[Start of section]

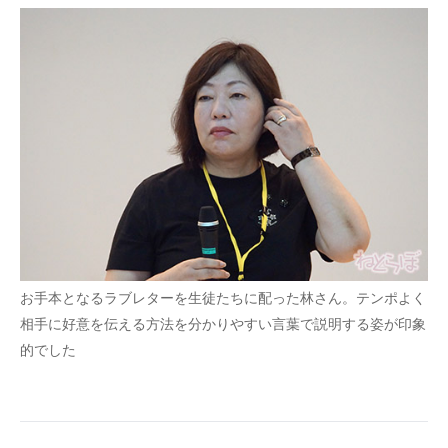
お手本となるラブレターを生徒たちに配った林さん。テンポよく
相手に好意を伝える方法を分かりやすい言葉で説明する姿が印象
的でした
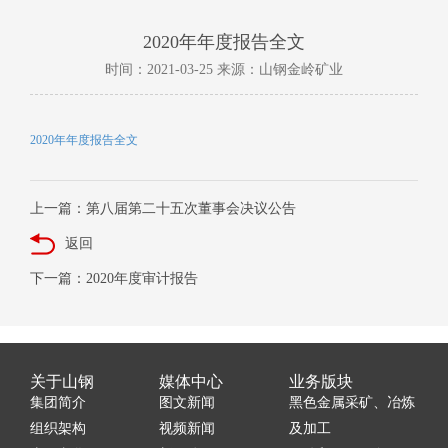
2020年年度报告全文
时间：2021-03-25 来源：山钢金岭矿业
2020年年度报告全文
上一篇：第八届第二十五次董事会决议公告
返回
下一篇：2020年度审计报告
关于山钢
媒体中心
业务版块
集团简介
图文新闻
黑色金属采矿、冶炼
组织架构
视频新闻
及加工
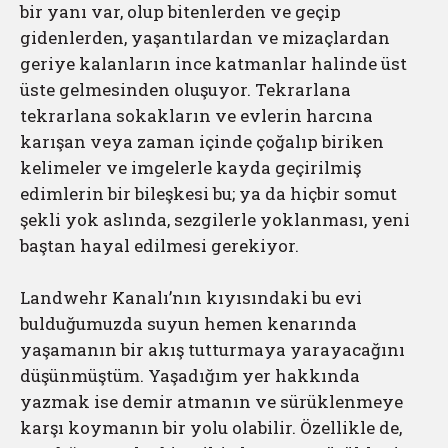
bir yanı var, olup bitenlerden ve geçip
gidenlerden, yaşantılardan ve mizaçlardan
geriye kalanların ince katmanlar halinde üst
üste gelmesinden oluşuyor. Tekrarlana
tekrarlana sokakların ve evlerin harcına
karışan veya zaman içinde çoğalıp biriken
kelimeler ve imgelerle kayda geçirilmiş
edimlerin bir bileşkesi bu; ya da hiçbir somut
şekli yok aslında, sezgilerle yoklanması, yeni
baştan hayal edilmesi gerekiyor.
Landwehr Kanalı’nın kıyısındaki bu evi
bulduğumuzda suyun hemen kenarında
yaşamanın bir akış tutturmaya yarayacağını
düşünmüştüm. Yaşadığım yer hakkında
yazmak ise demir atmanın ve sürüklenmeye
karşı koymanın bir yolu olabilir. Özellikle de,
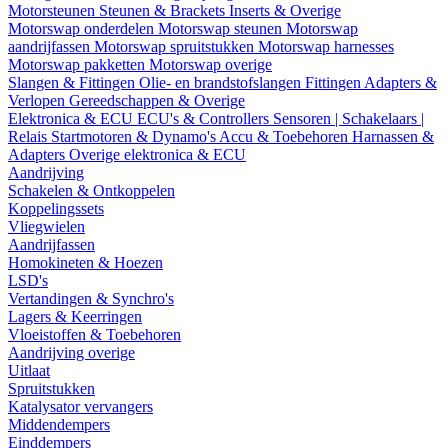
Motorsteunen
Steunen & Brackets
Inserts & Overige
Motorswap onderdelen
Motorswap steunen
Motorswap
aandrijfassen
Motorswap spruitstukken
Motorswap harnesses
Motorswap pakketten
Motorswap overige
Slangen & Fittingen
Olie- en brandstofslangen
Fittingen
Adapters &
Verlopen
Gereedschappen & Overige
Elektronica & ECU
ECU's & Controllers
Sensoren | Schakelaars |
Relais
Startmotoren & Dynamo's
Accu & Toebehoren
Harnassen &
Adapters
Overige elektronica & ECU
Aandrijving
Schakelen & Ontkoppelen
Koppelingssets
Vliegwielen
Aandrijfassen
Homokineten & Hoezen
LSD's
Vertandingen & Synchro's
Lagers & Keerringen
Vloeistoffen & Toebehoren
Aandrijving overige
Uitlaat
Spruitstukken
Katalysator vervangers
Middendempers
Einddempers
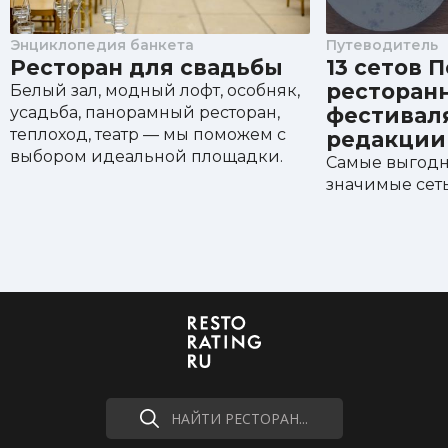
Энциклопедия банкета
Путеводитель
Ресторан для свадьбы
13 сетов 
ресторан
Белый зал, модный лофт, особняк,
усадьба, панорамный ресторан,
фестивал
теплоход, театр — мы поможем с
редакции
выбором идеальной площадки.
Самые выгодн
значимые сеты
НАЙТИ РЕСТОРАН...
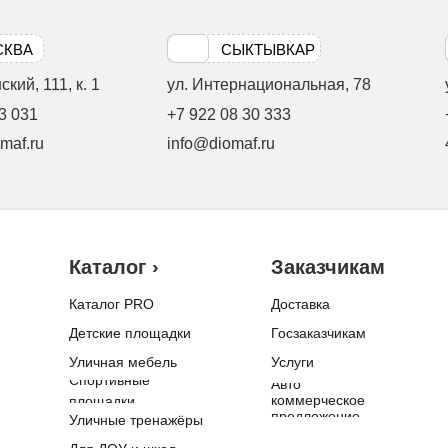
СКВА
СЫКТЫВКАР
кий, 111, к. 1
ул. Интернациональная, 78
3 031
+7 922 08 30 333
maf.ru
info@diomaf.ru
Каталог ›
Заказчикам
Каталог PRO
Доставка
Детские площадки
Госзаказчикам
Уличная мебель
Услуги
Спортивные
Авто
коммерческое
площадки
предложение
Уличные тренажёры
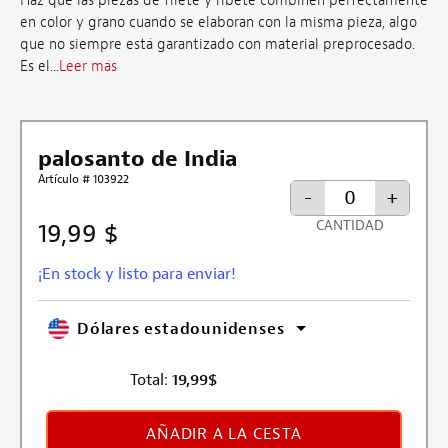
Haz que las piezas de filete y ribete combinen perfectamente
en color y grano cuando se elaboran con la misma pieza, algo
que no siempre está garantizado con material preprocesado.
Es el...
Leer más
palosanto de India
Artículo # 103922
-
+
CANTIDAD
19,99 $
¡En stock y listo para enviar!
Dólares estadounidenses
Total:
19,99
$
AÑADIR A LA CESTA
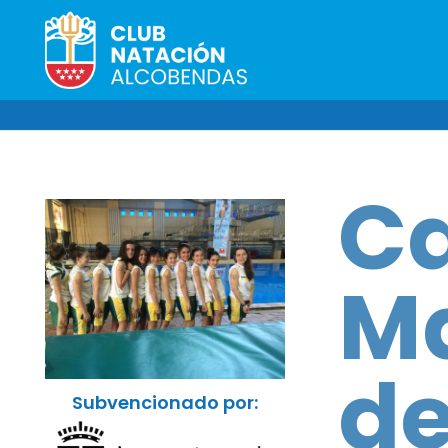
C
Ma
de
Subvencionado por:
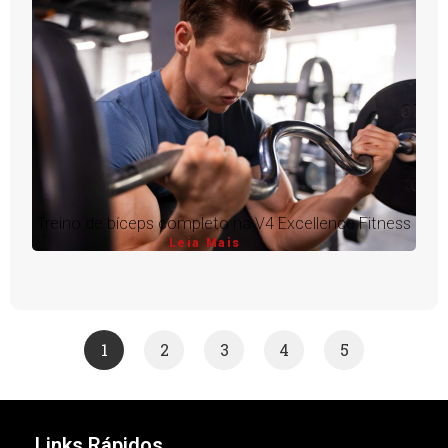
Treino de bíceps completo na V4 Excellence Fitness
Leia Mais
1
2
3
4
5
Links Rápidos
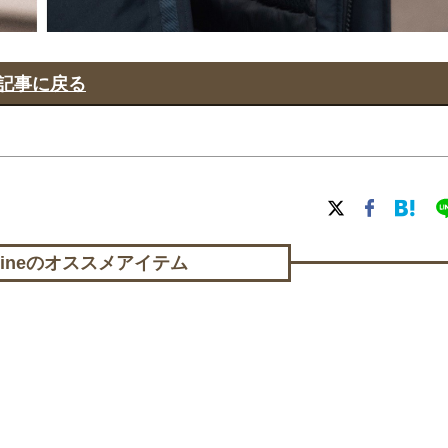
記事に戻る
lineの
オススメアイテム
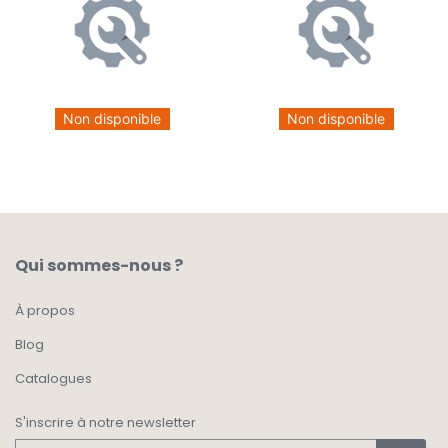
Non disponible
Non disponible
Qui sommes-nous ?
À propos
Blog
Catalogues
S'inscrire à notre newsletter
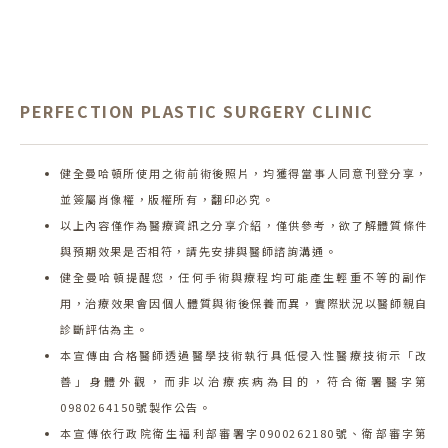
PERFECTION PLASTIC SURGERY CLINIC
健全曼哈頓所使用之術前術後照片，均獲得當事人同意刊登分享，
並簽屬肖像權，版權所有，翻印必究。
以上內容僅作為醫療資訊之分享介紹，僅供參考，欲了解體質條件
與預期效果是否相符，請先安排與醫師諮詢溝通。
健全曼哈頓提醒您，任何手術與療程均可能產生輕重不等的副作
用，治療效果會因個人體質與術後保養而異，實際狀況以醫師親自
診斷評估為主。
本宣傳由合格醫師透過醫學技術執行具低侵入性醫療技術示「改
善」身體外觀，而非以治療疾病為目的，符合衛署醫字第
0980264150號製作公告。
本宣傳依行政院衛生福利部審署字0900262180號、衛部審字第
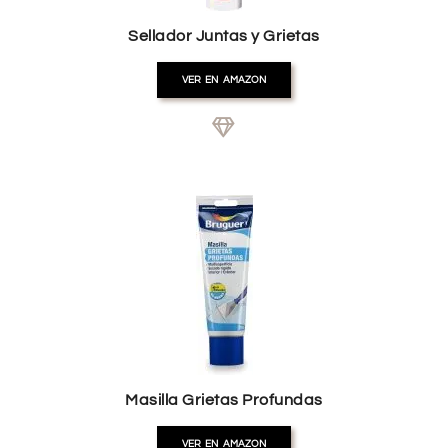
Sellador Juntas y Grietas
VER EN AMAZON
Masilla Grietas Profundas
VER EN AMAZON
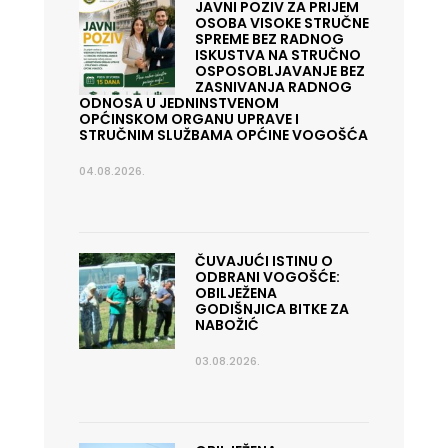
JAVNI POZIV ZA PRIJEM
OSOBA VISOKE STRUČNE
SPREME BEZ RADNOG
ISKUSTVA NA STRUČNO
OSPOSOBLJAVANJE BEZ
ZASNIVANJA RADNOG
ODNOSA U JEDNINSTVENOM
OPĆINSKOM ORGANU UPRAVE I
STRUČNIM SLUŽBAMA OPĆINE VOGOŠĆA
04.08.2026.
ČUVAJUĆI ISTINU O
ODBRANI VOGOŠĆE:
OBILJEŽENA
GODIŠNJICA BITKE ZA
NABOŽIĆ
03.08.2026.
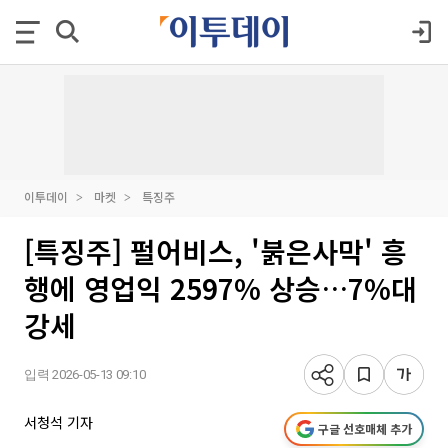
이투데이
마켓
특징주
[특징주] 펄어비스, '붉은사막' 흥
행에 영업익 2597% 상승…7%대
강세
입력 2026-05-13 09:10
서청석 기자
구글 선호매체 추가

[End of section]

▶ Work item
Please write out every line of the listing above exactly, and leave the images behind.

▶ Expected output
お手本となるラブレターを生徒たちに配った林さん。テンポよく
相手に好意を伝える方法を分かりやすい言葉で説明する姿が印象
的でした
2020年年度报告全文
时间：2021-03-25 来源：山钢金岭矿业
2020年年度报告全文
上一篇：第八届第二十五次董事会决议公告
返回
下一篇：2020年度审计报告
关于山钢
媒体中心
业务版块
集团简介
图文新闻
黑色金属采矿、冶炼
组织架构
视频新闻
及加工
bir yanı var, olup bitenlerden ve geçip
gidenlerden, yaşantılardan ve mizaçlardan
geriye kalanların ince katmanlar halinde üst
üste gelmesinden oluşuyor. Tekrarlana
tekrarlana sokakların ve evlerin harcına
karışan veya zaman içinde çoğalıp biriken
kelimeler ve imgelerle kayda geçirilmiş
edimlerin bir bileşkesi bu; ya da hiçbir somut
şekli yok aslında, sezgilerle yoklanması, yeni
baştan hayal edilmesi gerekiyor.
Landwehr Kanalı’nın kıyısındaki bu evi
bulduğumuzda suyun hemen kenarında
yaşamanın bir akış tutturmaya yarayacağını
düşünmüştüm. Yaşadığım yer hakkında
yazmak ise demir atmanın ve sürüklenmeye
karşı koymanın bir yolu olabilir. Özellikle de,
Motorsteunen
Steunen & Brackets
Inserts & Overige
Motorswap onderdelen
Motorswap steunen
Motorswap
aandrijfassen
Motorswap spruitstukken
Motorswap harnesses
Motorswap pakketten
Motorswap overige
Slangen & Fittingen
Olie- en brandstofslangen
Fittingen
Adapters &
Verlopen
Gereedschappen & Overige
Elektronica & ECU
ECU's & Controllers
Sensoren | Schakelaars |
Relais
Startmotoren & Dynamo's
Accu & Toebehoren
Harnassen &
Adapters
Overige elektronica & ECU
Aandrijving
Schakelen & Ontkoppelen
Koppelingssets
Vliegwielen
Aandrijfassen
Homokineten & Hoezen
LSD's
Vertandingen & Synchro's
Lagers & Keerringen
Vloeistoffen & Toebehoren
Aandrijving overige
Uitlaat
Spruitstukken
Katalysator vervangers
Middendempers
Einddempers
Энциклопедия банкета
Путеводитель
Ресторан для свадьбы
13 сетов 
ресторан
Белый зал, модный лофт, особняк,
усадьба, панорамный ресторан,
фестивал
теплоход, театр — мы поможем с
редакции
выбором идеальной площадки.
Самые выгодн
значимые сеты
НАЙТИ РЕСТОРАН...
СКВА
СЫКТЫВКАР
кий, 111, к. 1
ул. Интернациональная, 78
3 031
+7 922 08 30 333
maf.ru
info@diomaf.ru
Каталог ›
Заказчикам
Каталог PRO
Доставка
Детские площадки
Госзаказчикам
Уличная мебель
Услуги
Спортивные
Авто
коммерческое
площадки
предложение
Уличные тренажёры
Haz que las piezas de filete y ribete combinen perfectamente
en color y grano cuando se elaboran con la misma pieza, algo
que no siempre está garantizado con material preprocesado.
Es el...
Leer más
palosanto de India
Artículo # 103922
-
+
CANTIDAD
19,99 $
¡En stock y listo para enviar!
Dólares estadounidenses
Total:
19,99
$
AÑADIR A LA CESTA
C
Ma
de
Subvencionado por:
Treino de bíceps completo na V4 Excellence Fitness
Leia Mais
1
2
3
4
5
Links Rápidos
記事に戻る
lineの
オススメアイテム
Non disponible
Non disponible
Qui sommes-nous ?
À propos
Blog
Catalogues
S'inscrire à notre newsletter
PERFECTION PLASTIC SURGERY CLINIC
健全曼哈頓所使用之術前術後照片，均獲得當事人同意刊登分享，
並簽屬肖像權，版權所有，翻印必究。
以上內容僅作為醫療資訊之分享介紹，僅供參考，欲了解體質條件
與預期效果是否相符，請先安排與醫師諮詢溝通。
健全曼哈頓提醒您，任何手術與療程均可能產生輕重不等的副作
用，治療效果會因個人體質與術後保養而異，實際狀況以醫師親自
診斷評估為主。
本宣傳由合格醫師透過醫學技術執行具低侵入性醫療技術示「改
善」身體外觀，而非以治療疾病為目的，符合衛署醫字第
0980264150號製作公告。
本宣傳依行政院衛生福利部審署字0900262180號、衛部審字第
Sellador Juntas y Grietas
VER EN AMAZON
Masilla Grietas Profundas
VER EN AMAZON
JAVNI POZIV ZA PRIJEM
OSOBA VISOKE STRUČNE
SPREME BEZ RADNOG
ISKUSTVA NA STRUČNO
OSPOSOBLJAVANJE BEZ
ZASNIVANJA RADNOG
ODNOSA U JEDNINSTVENOM
OPĆINSKOM ORGANU UPRAVE I
STRUČNIM SLUŽBAMA OPĆINE VOGOŠĆA
04.08.2026.
ČUVAJUĆI ISTINU O
ODBRANI VOGOŠĆE:
OBILJEŽENA
GODIŠNJICA BITKE ZA
NABOŽIĆ
03.08.2026.
이투데이
마켓
특징주
[특징주] 펄어비스, '붉은사막' 흥
행에 영업익 2597% 상승…7%대
강세
입력 2026-05-13 09:10
서청석 기자
구글 선호매체 추가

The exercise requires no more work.